━━━━━ EXERCISE DATA ━━━━━
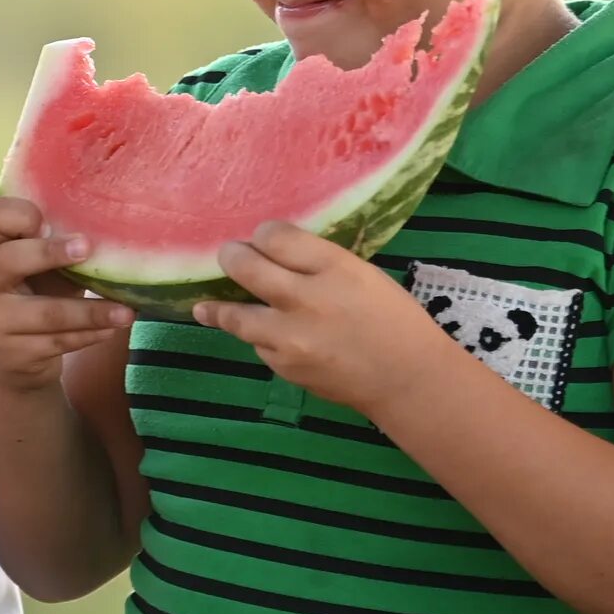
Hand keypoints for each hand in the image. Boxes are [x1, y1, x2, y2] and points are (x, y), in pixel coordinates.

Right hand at [0, 197, 133, 394]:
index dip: (21, 214)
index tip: (50, 221)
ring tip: (126, 312)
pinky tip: (111, 330)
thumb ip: (57, 244)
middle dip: (48, 253)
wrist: (9, 356)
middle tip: (87, 248)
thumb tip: (110, 227)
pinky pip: (59, 341)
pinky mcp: (13, 352)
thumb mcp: (39, 265)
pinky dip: (89, 335)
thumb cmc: (33, 293)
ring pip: (46, 313)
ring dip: (90, 312)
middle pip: (8, 260)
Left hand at [191, 224, 464, 417]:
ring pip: (235, 314)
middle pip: (245, 267)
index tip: (261, 239)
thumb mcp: (363, 275)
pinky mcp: (283, 365)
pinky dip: (259, 338)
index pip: (275, 237)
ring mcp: (289, 336)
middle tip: (227, 257)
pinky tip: (262, 335)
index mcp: (335, 267)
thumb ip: (320, 263)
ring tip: (207, 305)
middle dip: (231, 258)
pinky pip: (257, 344)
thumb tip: (275, 252)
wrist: (406, 378)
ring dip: (219, 307)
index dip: (263, 235)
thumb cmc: (393, 320)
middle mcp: (306, 298)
━━━━━
▶ _EXERCISE REQUIREMENTS_: The lines to copy are those in the listing that contain "pinky".

▶ _ANSWER TO THE PROBLEM_:
pinky tip: (111, 330)
pinky pip: (59, 341)
pinky mcp: (13, 352)
pinky dip: (89, 335)
pinky mcp: (283, 365)
pinky dip: (259, 338)
pinky tip: (262, 335)
pinky pip: (257, 344)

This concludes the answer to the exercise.